Man gets suspended sentence for assaulting teen girl
Unhappy mom breaks down, cries after court’s decision
COURTNEY Seymour, the former Jamaica College groundsman convicted for assaulting the teen daughter of another staff member on the school grounds in 2021, has escaped spending time behind bars, at least for now, after being handed a 12 months at hard labour sentence suspended for two years.
It means that if Seymour finds himself in any further trouble with the law during the period of this sentence, he will be taken into custody. The court may at that time order that the suspended sentence take effect with the original term unaltered or it may substitute a lesser term of imprisonment.
The Jamaica Observer was reliably informed that the sentence, which was handed down in the Half-Way-Tree Parish Court on Tuesday, stung the mother of the then 14-year-old child. The Observer was told that the woman broke down in tears and expressed that she was “not happy” with the court’s decision. Efforts by the
Observer to speak with the mother were unsuccessful.
Under Section 6 of the Criminal Justice (Reform) Act, a suspended sentence may be ordered where the court passes a sentence of imprisonment for a term, not in excess of three years for any offence, except where the offence involved the use, or illegal possession of a weapon or imitation firearm.
Seymour, who is in his late 50s, was nabbed by the police last October while at the funeral service of prominent Jamaica College alum. The man, who was originally charged for sexual touching, pleaded guilty to a charge of indecent assault when he was taken before the court. A source told the Observer that the charge was changed to indecent assault as the parish court does not have the jurisdiction to try the offence of sexual touching, and there was an interest in keeping the matter at the parish court level. Sexual touching can only be tried in the circuit court. Indecent assault can be tried by the parish and the circuit courts. According to the sentencing guidelines for parish court judges, in respect of charges under the Offences Against the Persons Act, for matters that go to trial the usual starting point is two years, with the usual sentencing range being between 12 to 24 months for first offences and 24 to 30 months for subsequent offences. Where there has been a guilty plea the usual starting point is 12 months while the usual range is nine to 12 months for a first offence and one to two years for subsequent offences.
According to Observer sources, Seymour carried out the act sometime in May of 2021 while the teen was in a staff area awaiting a family member.
A recording of an encounter said to be between Seymour and the child was obtained by the Observer in which a male is heard asking to be allowed to kiss the child who is heard telling him not to touch her. His advances were at one point interrupted by a cellular phone call, which he accepted, and the shrill ring of the school bell.
The Observer was reliably informed that Seymour, who was dismissed by the school shortly after the incident, was later rehired.
The Jamaica College Board of Management has, however, distanced itself from the former employee following several media reports earlier this year insisting that the school has a “zero-tolerance policy for this type of abhorrent behaviour”.

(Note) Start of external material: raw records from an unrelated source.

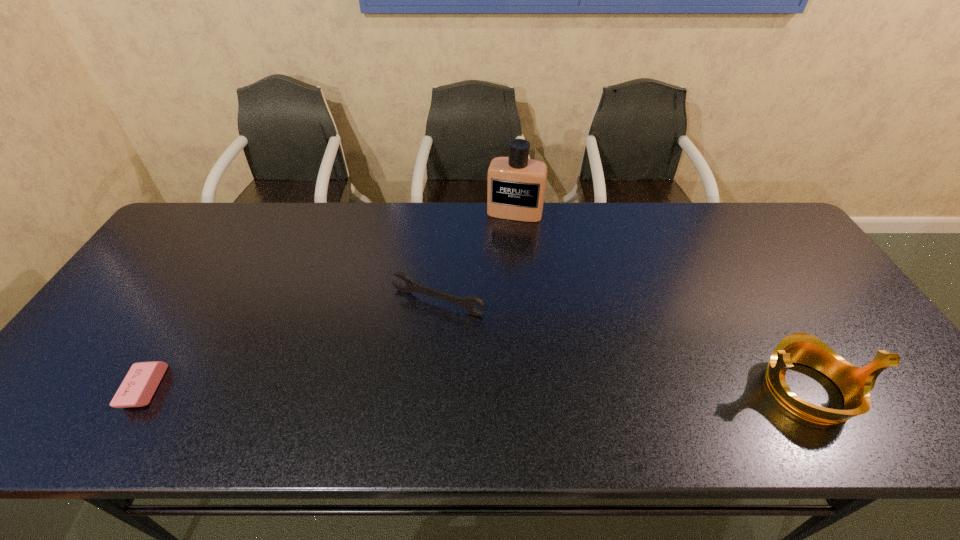
In order to click on free space on the desktop that is between the shortest object and the tiara and is positioned on the open ends of the second shortest object in this screenshot , I will do `click(380, 389)`.

Where is `free space on the desktop that is between the leftmost object and the second tallest object and is positioned on the front label of the perfume`? Image resolution: width=960 pixels, height=540 pixels. free space on the desktop that is between the leftmost object and the second tallest object and is positioned on the front label of the perfume is located at coordinates (471, 389).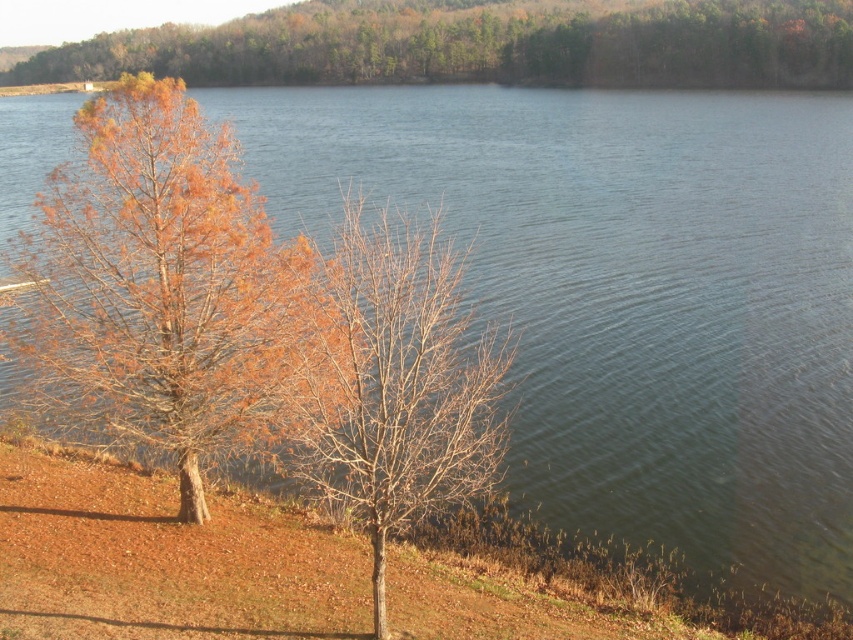
Question: Based on their relative distances, which object is nearer to the brown leafy tree at upper center?

Choices:
 (A) orange-brown wood tree at left
 (B) bare branches at center

Answer: (A)

Question: Can you confirm if orange-brown wood tree at left is wider than brown leafy tree at upper center?

Choices:
 (A) yes
 (B) no

Answer: (B)

Question: Can you confirm if orange-brown wood tree at left is positioned to the left of brown leafy tree at upper center?

Choices:
 (A) no
 (B) yes

Answer: (A)

Question: Is the position of orange-brown wood tree at left less distant than that of brown leafy tree at upper center?

Choices:
 (A) no
 (B) yes

Answer: (B)

Question: Among these objects, which one is farthest from the camera?

Choices:
 (A) orange-brown wood tree at left
 (B) bare branches at center
 (C) brown leafy tree at upper center

Answer: (C)

Question: Which point is closer to the camera?

Choices:
 (A) orange-brown wood tree at left
 (B) bare branches at center

Answer: (B)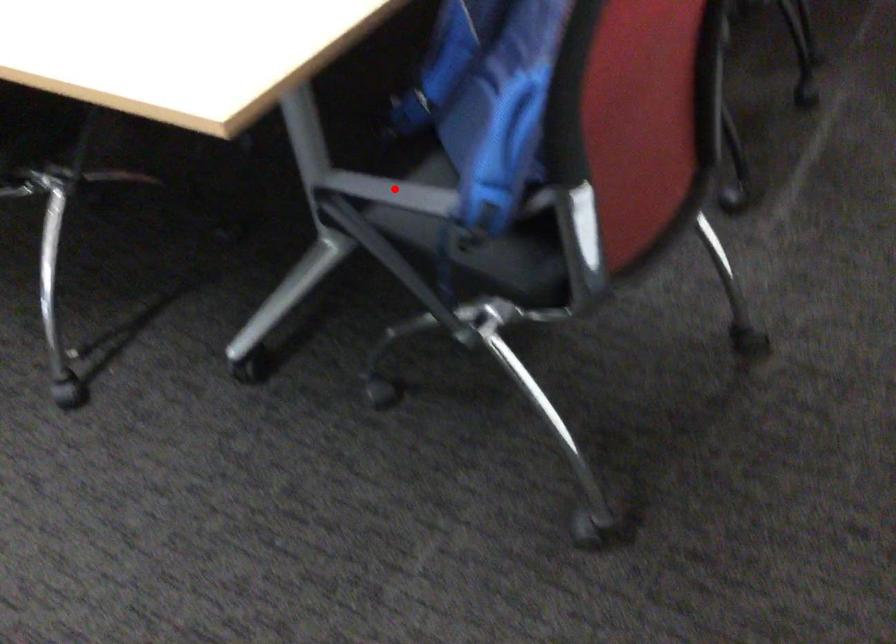
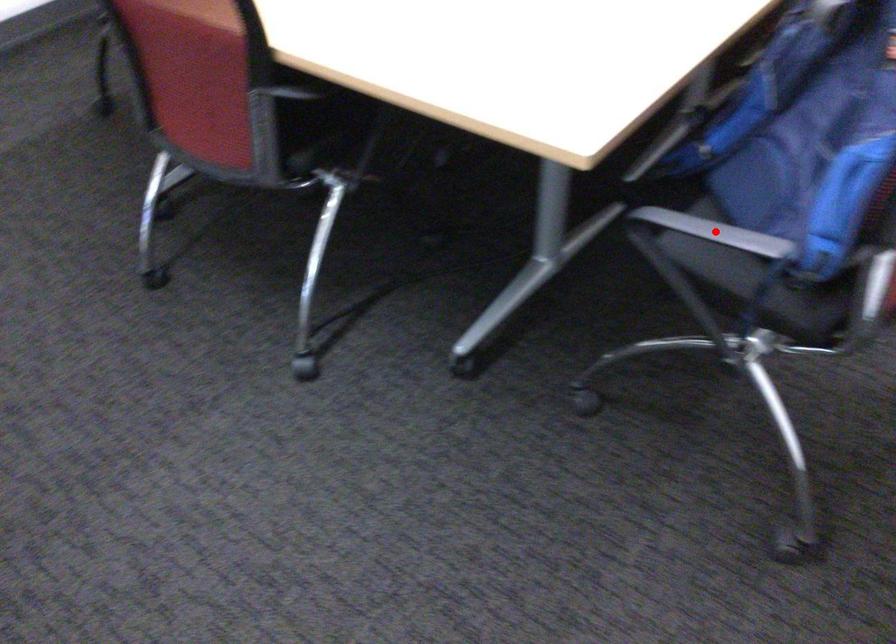
I am providing you with two images of the same scene from different viewpoints. A red point is marked on the first image and another point is marked on the second image. Is the red point in image1 aligned with the point shown in image2?

Yes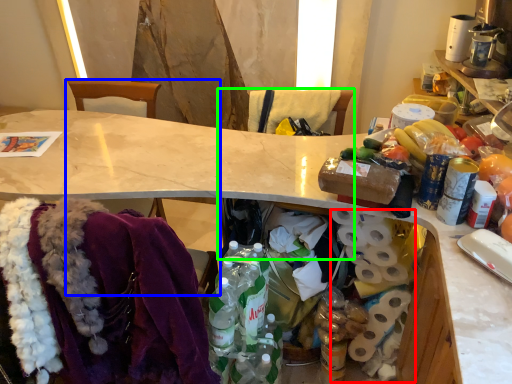
Question: Which is farther away from toilet paper (highlighted by a red box)? chair (highlighted by a blue box) or chair (highlighted by a green box)?

Choices:
 (A) chair
 (B) chair

Answer: (A)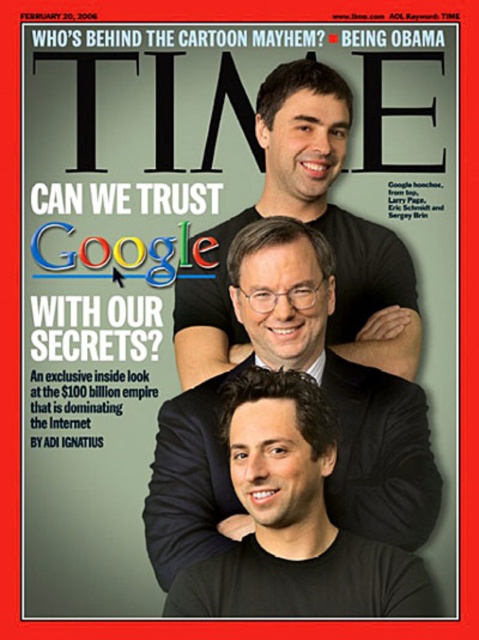
You are a graphic designer working on the Time magazine cover. You need to add a new element between the two points marked as point (350, 474) and point (326, 116). Which point should the new element be closer to so that it appears in front of both points?

The new element should be closer to point (350, 474) because it is closer to the viewer than point (326, 116), so placing it near that point will make it appear in front of both.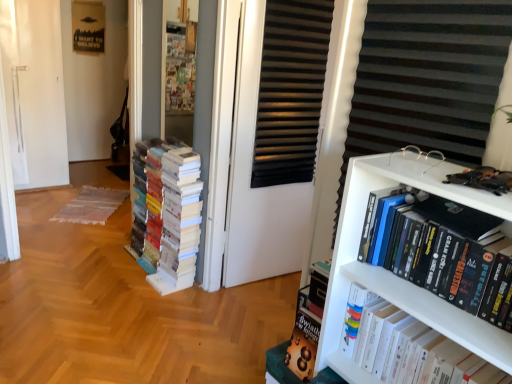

Jamaica College Chairman Lance Hylton, in a statement to the media in early January, said the school’s principal at the time took “immediate action, advised the mother to report the matter to the police, and provided transportation for mother and child” when told of the incident. Hylton said a “swift resignation” was procured from Seymour after a “strong discussion” with the principal.
In addressing the issue of how Seymour happened to be on the school grounds after that “swift resignation”, Hylton said “the school at no time rehired the groundsman as a member of staff but, over two years after the incident, he was engaged by the maintenance department on some weekends as a contracted casual labourer, to help with clean-up before and after events”.
According to the board chairman, Jamaica College “regretted the fact of the groundsman being engaged” and is implementing more robust measures, to be communicated to all staff, to prevent the presence on campus of persons considered unsuitable.
“We will also review the process of vetting employees to determine whether this area needs strengthening,” he said.
The school, while stating that “any effort that results in justice being done is welcomed”, in the meantime said it is “not aware of any precedent or requirement for a report to have been made to the Ministry of Education in these circumstances as the employee resigned and no student [of Jamaica College] was involved”. The child in question attends a high school in St Andrew.